# Ocellated turkey hunt



## pigeon (Jan 25, 2009)

So I like to turkey hunt lol and I’m making the trip to Mexico on jan 27, lot of people think I’m nuts but I think there a cool looking bird and hope it’s a interesting hunt, the birds don’t gobble or have breads so it’s going to be a lot diff Hunt and no it’s not cheap at all around 4K to there and back , been shooting about the idea of doing this hunt for years as I want to do more big game hunts to anyways wish me luck , and if anyone wants to go with me l


----------



## LG1 (Sep 8, 2008)

Good luck and keep us posted. This is something I hope to do someday.


----------



## DEDGOOSE (Jan 19, 2007)

Good luck.. Have had friends do it and loved it. The one turkey I personally have no interest to chase. They don't gobble but sing, before his death Dr Williams spent countless hours learning their language and how to call them, all still somewhat in it's infancy. Other tactics are ambush and roost whacking.

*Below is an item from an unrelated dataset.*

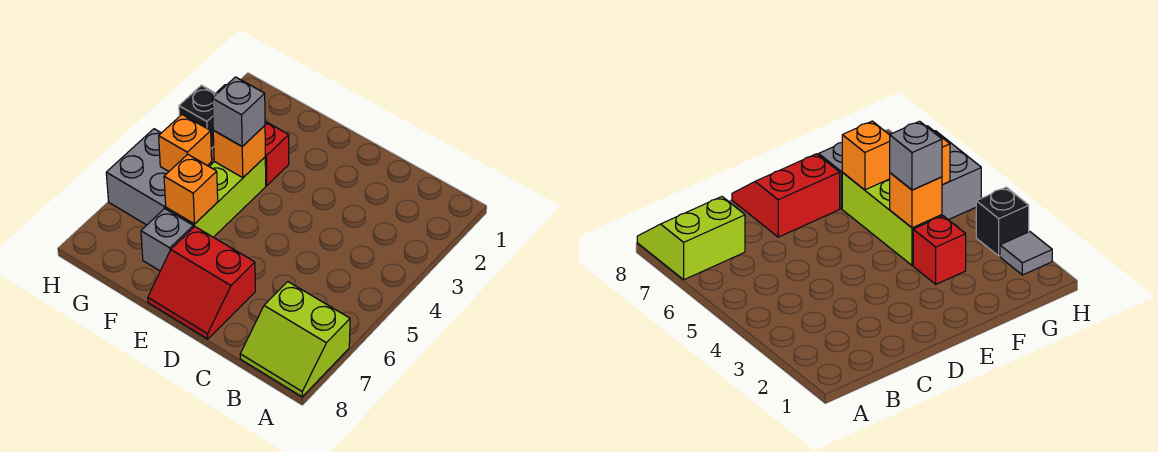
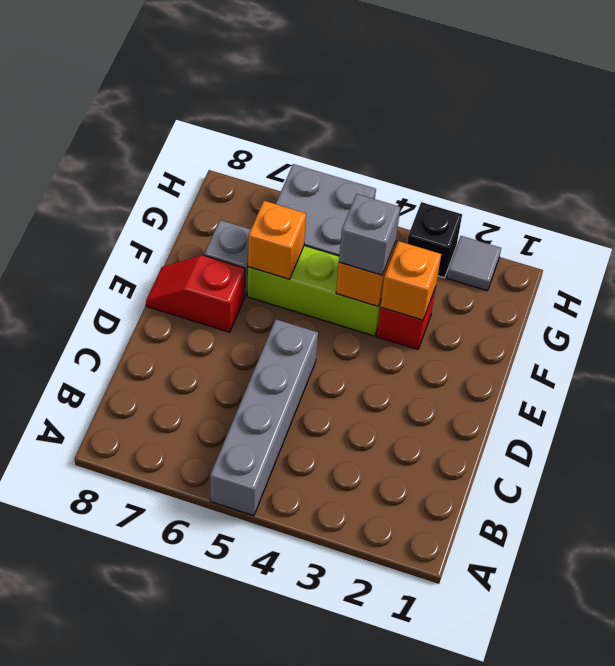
none -> grey 1x4 brick [210,319,318,516]
lime 2x2 slope [240,282,350,397] -> none
red 2x2 slope [148,227,255,339] -> red 1x2 slope [146,255,245,332]
orange 1x1 brick [159,115,212,171] -> orange 1x1 brick moved to [381,241,441,320]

If your not booked I can put you in touch with a close friend that was down there last year and raves about the outfitter he was with.


----------



## pigeon (Jan 25, 2009)

I’m booked with yukkutz outfitter, I hear the best? Who knows


----------



## BVW (Jul 25, 2002)

Good luck! Great time to head down there.


----------



## Gobblerman (Dec 19, 2004)

Good luck and send pics!


----------



## old graybeard (Jan 19, 2006)

Good luck! Have a blast.


----------



## Jdhunttrapfish (Jan 14, 2016)

I think that it would be a cool hunt, very pretty bird, good luck


----------



## itchn2fish (Dec 15, 2005)

Best success! Keep us informed, please!


----------



## pigeon (Jan 25, 2009)

Will do , t-minus 2 1/2 weeks


----------



## pigeon (Jan 25, 2009)

T-minus 7 days


----------



## pigeon (Jan 25, 2009)

Flying out of GR in the morning 6:00 am flight to Atlanta then have a 5:30 hour lay over  , then on to Mérida


----------



## pigeon (Jan 25, 2009)

Day 1
I’m waiting in my hotel room waiting for my ride to camp today that’s 3 hours out , day 1 was pretty much traveling to get here .. I’ll try and keep u guys updated .. as I think I’ll have WiFi in camp, From the pics I seen of camp it’s pretty nice.. to be continue PS: I’m not the best story teller , I’ll do my best


----------



## Gobblerman (Dec 19, 2004)

Nice! Good luck on the hunt.


----------



## timbrhuntr (Feb 4, 2009)

This should be good looking forward to following the story !


----------



## LG1 (Sep 8, 2008)

Go get em.


----------



## Hunter1979 (Feb 26, 2008)

Can't wait for the update! Hope you're having good luck!

Sent from my Droid


----------



## Firefighter (Feb 14, 2007)

pigeon said:


> Day 1
> I’m waiting in my hotel room waiting for my ride to camp today that’s 3 hours out , day 1 was pretty much traveling to get here .. I’ll try and keep u guys updated .. as I think I’ll have WiFi in camp, From the pics I seen of camp it’s pretty nice.. to be continue PS: I’m not the best story teller , I’ll do my best
> View attachment 293647
> View attachment 293648
> ...


Looks like rough accomodations. Hang in there!


----------



## old graybeard (Jan 19, 2006)

Nothing like roughing it.


----------



## pigeon (Jan 25, 2009)

Day 2
Driver pick me up at hotel at 8 am and drove to the other side of town to pick up the other hunters , Two from Louisiana and the other from Texas, 6 hunters and 3 wife’s , It was a 3 hour drive about the 1st 45 mins it was nice roads , the other 2 hours was the Full of bumps and pot holes and speed bumps and one police road block , We did stop for a few mins on the way at some Mayan ruins, When we got at camp we all were ready to be there , When we got at camp we are realize that we’re going to be ok, The bartender had a Corona in my hand before I said Hi ,So we all got settled in and had lunch and shot the guns and few hours later we were headed to the field for night hunt.
So we met our guides and on our way, it took about 30 mins to get where I was hunting , so we parked the truck in the Milow field and walk to the other side of the field where they had a blind made out sticks
Hunting these birds is pretty much a ambush hunt , so about a hour in I seen my 1st ocellated turkey it was a hen, Then around 50 more come out in the field, all hens and few jakes no” grandes” ,They worked around us for a while and then went back into the jungle and that’s all we saw that night.We made way back to camp at dark to find one hunter was successful. We eat some delicious food and had a few to many Margaritas, 4:30 am walks up for the next mornings hunt.....


----------